Work item – Hunt through the lines below for the string "create" and copy each one that has it.

Records from a data collection –
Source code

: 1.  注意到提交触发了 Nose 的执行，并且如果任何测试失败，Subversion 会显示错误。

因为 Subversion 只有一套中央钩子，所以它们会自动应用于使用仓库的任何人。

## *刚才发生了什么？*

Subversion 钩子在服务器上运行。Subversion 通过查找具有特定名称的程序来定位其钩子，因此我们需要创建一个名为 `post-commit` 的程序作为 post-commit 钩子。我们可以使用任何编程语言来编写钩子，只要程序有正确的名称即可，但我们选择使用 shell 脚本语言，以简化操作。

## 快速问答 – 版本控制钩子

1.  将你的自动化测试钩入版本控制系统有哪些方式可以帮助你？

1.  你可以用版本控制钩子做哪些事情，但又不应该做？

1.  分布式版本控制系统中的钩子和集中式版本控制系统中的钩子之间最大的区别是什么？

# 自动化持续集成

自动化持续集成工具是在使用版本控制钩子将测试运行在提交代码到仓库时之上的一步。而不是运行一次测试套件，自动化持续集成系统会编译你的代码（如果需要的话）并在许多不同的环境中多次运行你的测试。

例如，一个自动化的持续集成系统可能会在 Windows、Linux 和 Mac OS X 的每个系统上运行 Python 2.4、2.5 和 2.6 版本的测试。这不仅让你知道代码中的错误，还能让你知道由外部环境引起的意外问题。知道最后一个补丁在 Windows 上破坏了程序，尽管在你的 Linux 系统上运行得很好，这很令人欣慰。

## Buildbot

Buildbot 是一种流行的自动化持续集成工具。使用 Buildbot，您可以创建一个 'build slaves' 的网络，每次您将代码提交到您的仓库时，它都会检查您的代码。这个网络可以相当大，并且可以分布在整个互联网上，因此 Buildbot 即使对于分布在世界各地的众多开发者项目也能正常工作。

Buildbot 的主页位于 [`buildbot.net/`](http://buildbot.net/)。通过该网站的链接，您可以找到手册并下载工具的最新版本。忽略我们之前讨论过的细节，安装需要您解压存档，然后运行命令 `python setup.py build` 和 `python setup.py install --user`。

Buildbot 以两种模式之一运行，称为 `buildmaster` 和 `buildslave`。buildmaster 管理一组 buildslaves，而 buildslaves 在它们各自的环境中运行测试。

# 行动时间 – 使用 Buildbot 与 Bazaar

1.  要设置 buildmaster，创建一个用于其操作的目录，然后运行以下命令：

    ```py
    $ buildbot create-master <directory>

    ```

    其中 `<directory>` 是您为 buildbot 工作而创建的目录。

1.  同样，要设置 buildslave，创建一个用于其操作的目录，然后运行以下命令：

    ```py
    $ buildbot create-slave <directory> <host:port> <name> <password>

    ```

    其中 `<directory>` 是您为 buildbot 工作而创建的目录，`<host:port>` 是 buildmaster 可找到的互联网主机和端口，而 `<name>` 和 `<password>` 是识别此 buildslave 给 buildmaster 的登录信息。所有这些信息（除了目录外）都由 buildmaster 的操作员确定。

Answer section –
    $ buildbot create-master <directory>
    $ buildbot create-slave <directory> <host:port> <name> <password>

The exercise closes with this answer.